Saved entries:
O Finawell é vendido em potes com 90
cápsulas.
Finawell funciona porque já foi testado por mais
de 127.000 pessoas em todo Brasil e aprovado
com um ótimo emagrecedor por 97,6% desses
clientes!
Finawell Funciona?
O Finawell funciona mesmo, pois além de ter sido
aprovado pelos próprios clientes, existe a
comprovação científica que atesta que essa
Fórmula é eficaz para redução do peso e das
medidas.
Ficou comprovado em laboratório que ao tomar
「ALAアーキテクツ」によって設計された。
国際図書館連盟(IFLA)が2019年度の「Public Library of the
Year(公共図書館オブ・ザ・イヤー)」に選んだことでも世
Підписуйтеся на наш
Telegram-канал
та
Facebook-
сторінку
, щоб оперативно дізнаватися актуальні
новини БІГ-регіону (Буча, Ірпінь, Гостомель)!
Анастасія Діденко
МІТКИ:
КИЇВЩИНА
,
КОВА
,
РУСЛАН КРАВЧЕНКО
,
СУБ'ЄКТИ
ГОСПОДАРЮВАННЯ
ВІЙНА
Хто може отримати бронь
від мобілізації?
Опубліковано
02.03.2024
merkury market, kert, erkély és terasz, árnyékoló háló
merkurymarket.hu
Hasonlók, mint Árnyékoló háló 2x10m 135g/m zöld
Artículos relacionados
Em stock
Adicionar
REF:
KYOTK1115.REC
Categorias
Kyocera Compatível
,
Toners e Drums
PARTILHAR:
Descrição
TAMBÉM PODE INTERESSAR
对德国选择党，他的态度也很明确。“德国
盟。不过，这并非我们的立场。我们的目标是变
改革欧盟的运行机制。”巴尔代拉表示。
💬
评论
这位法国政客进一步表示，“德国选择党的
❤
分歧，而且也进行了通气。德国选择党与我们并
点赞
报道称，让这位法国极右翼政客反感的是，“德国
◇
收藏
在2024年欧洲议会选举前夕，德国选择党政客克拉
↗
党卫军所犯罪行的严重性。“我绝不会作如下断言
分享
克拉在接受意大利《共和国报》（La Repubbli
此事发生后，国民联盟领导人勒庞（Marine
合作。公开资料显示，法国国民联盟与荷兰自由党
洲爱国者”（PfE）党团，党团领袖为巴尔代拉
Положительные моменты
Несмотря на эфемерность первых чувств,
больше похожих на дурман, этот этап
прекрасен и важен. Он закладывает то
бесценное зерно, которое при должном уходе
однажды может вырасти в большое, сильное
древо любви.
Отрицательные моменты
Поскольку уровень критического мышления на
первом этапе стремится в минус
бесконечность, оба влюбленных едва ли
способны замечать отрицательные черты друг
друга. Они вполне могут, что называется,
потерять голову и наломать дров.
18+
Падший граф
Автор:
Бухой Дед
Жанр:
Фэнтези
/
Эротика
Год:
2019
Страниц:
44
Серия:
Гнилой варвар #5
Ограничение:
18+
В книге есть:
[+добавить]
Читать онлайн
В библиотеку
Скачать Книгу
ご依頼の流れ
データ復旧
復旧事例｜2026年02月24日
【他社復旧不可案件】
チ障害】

--

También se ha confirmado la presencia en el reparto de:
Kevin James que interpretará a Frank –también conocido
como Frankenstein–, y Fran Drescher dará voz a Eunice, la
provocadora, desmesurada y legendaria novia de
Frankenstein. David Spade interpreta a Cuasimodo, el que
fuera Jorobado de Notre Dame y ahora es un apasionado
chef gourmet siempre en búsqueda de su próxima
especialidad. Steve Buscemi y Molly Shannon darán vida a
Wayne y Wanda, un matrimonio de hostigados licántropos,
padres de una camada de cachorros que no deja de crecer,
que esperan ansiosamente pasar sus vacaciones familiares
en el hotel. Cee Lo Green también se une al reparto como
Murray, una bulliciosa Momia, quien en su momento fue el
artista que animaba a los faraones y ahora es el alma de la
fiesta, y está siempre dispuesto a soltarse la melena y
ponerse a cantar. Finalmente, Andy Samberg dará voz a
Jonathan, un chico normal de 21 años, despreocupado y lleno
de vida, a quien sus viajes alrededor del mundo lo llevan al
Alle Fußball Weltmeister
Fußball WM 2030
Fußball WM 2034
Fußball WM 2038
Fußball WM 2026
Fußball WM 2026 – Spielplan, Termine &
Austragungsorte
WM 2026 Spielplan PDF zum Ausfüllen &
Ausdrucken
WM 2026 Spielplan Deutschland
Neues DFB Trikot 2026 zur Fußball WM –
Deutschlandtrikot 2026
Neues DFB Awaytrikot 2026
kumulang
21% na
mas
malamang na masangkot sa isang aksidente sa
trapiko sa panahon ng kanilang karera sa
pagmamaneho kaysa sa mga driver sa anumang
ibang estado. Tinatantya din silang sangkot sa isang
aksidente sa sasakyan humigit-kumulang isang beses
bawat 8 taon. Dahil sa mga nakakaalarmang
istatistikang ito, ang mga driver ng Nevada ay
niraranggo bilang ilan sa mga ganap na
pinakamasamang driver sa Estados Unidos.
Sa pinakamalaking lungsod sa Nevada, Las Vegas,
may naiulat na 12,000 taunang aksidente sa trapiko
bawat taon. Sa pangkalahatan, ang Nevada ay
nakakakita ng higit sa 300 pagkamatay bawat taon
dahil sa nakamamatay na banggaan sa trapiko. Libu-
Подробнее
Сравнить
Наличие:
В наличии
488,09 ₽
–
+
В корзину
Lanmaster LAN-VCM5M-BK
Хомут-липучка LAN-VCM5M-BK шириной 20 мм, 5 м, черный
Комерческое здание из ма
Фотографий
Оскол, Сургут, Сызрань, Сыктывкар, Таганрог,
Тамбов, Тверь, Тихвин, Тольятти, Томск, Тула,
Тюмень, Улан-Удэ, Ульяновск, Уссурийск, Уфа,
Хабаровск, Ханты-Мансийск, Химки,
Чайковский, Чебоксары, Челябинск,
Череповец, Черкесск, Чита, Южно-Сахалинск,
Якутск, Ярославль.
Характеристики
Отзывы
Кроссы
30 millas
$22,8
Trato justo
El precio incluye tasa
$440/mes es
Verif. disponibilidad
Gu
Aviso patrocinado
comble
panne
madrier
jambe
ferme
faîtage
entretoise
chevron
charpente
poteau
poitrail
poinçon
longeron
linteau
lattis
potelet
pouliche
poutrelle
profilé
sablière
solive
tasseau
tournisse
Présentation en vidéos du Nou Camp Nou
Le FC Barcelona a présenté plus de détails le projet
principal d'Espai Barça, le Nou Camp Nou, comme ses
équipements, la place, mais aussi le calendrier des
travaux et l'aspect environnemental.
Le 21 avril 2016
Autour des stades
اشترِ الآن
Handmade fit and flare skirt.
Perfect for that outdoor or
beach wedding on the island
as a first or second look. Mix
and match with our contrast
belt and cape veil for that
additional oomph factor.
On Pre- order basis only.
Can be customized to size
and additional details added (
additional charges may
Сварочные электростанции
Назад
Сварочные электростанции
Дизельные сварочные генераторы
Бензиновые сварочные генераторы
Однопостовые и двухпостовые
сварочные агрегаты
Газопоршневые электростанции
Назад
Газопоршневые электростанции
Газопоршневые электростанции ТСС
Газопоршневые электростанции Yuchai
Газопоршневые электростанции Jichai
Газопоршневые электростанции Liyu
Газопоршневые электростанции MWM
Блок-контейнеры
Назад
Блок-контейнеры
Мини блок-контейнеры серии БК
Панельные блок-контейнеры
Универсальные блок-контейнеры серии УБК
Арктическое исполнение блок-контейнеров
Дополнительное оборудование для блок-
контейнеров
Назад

* Task directions: Copy out everything from "También se ha" down to "Frankenstein. David Spade", swapping "reparto" for "elenco" and keeping the rest unchanged.

* Exercise result:
También se ha confirmado la presencia en el elenco de:
Kevin James que interpretará a Frank –también conocido
como Frankenstein–, y Fran Drescher dará voz a Eunice, la
provocadora, desmesurada y legendaria novia de
Frankenstein. David Spade interpreta a Cuasimodo, el que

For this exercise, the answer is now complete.